A portfolio without regular rebalancing over time ends up overweight in one or more asset classes creating a possible over exposure to risk and veering away from the original risk tolerance.
And while it may feel counterintuitive to sell some of the “winners”, a prudent rebalancing schedule provides a disciplined way to essentially sell high and buy low while staying within your risk comfort zone.
Tax Loss Harvesting
Just as selling some of the winners can feel counterintuitive with rebalancing, tax loss harvesting is a way to capture a loss on purpose to help offset capital gains in the current year or in any future year. There is no limitation for how many years you can carry over capital losses and up to $3,000 of losses above capital gains can be used to offset ordinary taxable income.
Another benefit to this strategy is it can potentially reduce the risk of missing the recovery period of an asset class by selling an underlying security for a loss and simultaneously purchasing a similar fund or stock.
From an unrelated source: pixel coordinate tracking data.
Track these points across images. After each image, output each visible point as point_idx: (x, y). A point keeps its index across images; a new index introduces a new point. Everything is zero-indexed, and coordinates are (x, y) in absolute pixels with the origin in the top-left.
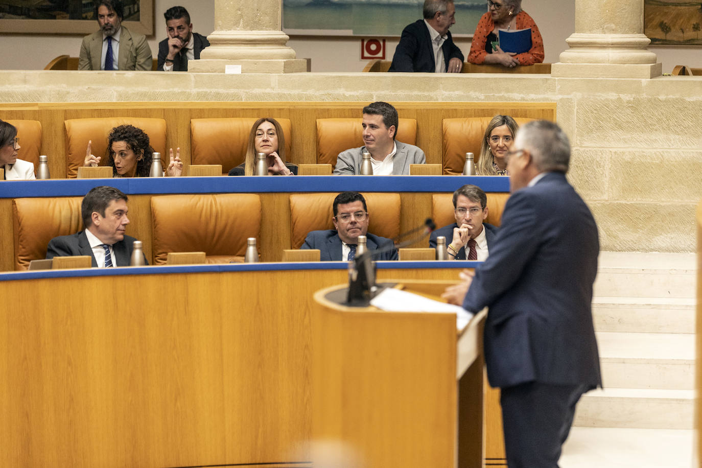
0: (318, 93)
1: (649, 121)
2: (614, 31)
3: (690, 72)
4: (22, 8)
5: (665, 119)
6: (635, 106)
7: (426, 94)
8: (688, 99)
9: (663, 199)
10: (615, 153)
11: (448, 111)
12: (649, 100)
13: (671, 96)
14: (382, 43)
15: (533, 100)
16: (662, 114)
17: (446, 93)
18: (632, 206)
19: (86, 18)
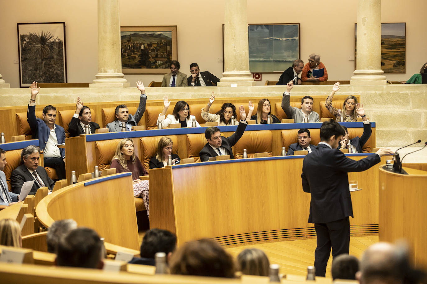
0: (265, 93)
1: (387, 101)
2: (372, 69)
3: (391, 83)
4: (128, 65)
5: (392, 100)
6: (381, 95)
7: (305, 93)
8: (401, 92)
9: (392, 128)
10: (374, 112)
11: (321, 98)
12: (387, 93)
13: (394, 92)
14: (260, 75)
15: (344, 94)
16: (391, 98)
17: (312, 92)
18: (381, 131)
19: (152, 68)
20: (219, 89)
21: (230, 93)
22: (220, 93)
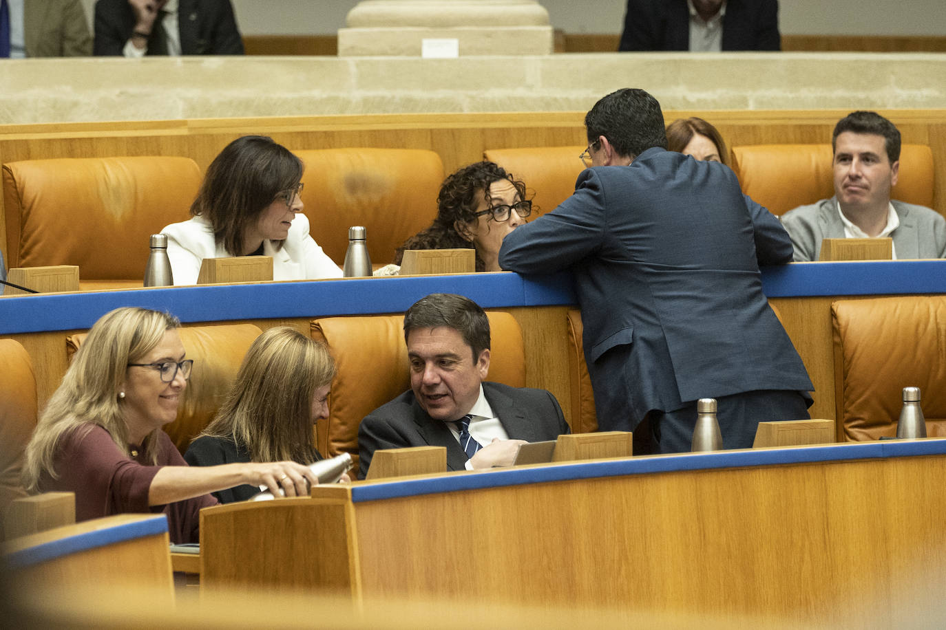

This allows the portfolio to maintain asset allocation as well as benefiting from the future upswing of that asset class or type investment.
If converting funds from a pre-tax IRA to a Roth is part of the plan, doing so during down market periods creates an advantage. Investors are able to convert the same dollar amount but with more shares of assets, allowing the assets to recover and continue appreciating in the Roth tax-deferred and withdrawals tax free in the future.
Keep in mind, a Roth conversion doesn’t make sense for every plan and depends on individual tax situations. Also ideally, the taxes on the conversion should be paid out separately from the IRA funds in order to reap the biggest benefit of the conversion.
While we wish we could predict the absolute bottom, we know that diligence, patience, and diversification pay off over time. Taking advantage of lower prices now means buying while both bonds and stocks are on sale (for the most part)! Which is particularly Interesting to note that even if you invested at the worst possible time (aka the highest point), on average it has historically taken 2.7 years to recover.
We continue to watch the economic, market, and global landscapes for clues as to what will happen in the coming weeks and months but position ourselves to withstand any further volatility through diversification and staying true to the plan. In the meantime, we are here to act as your guide to help identify these silver lining opportunities and help you stick with your plan!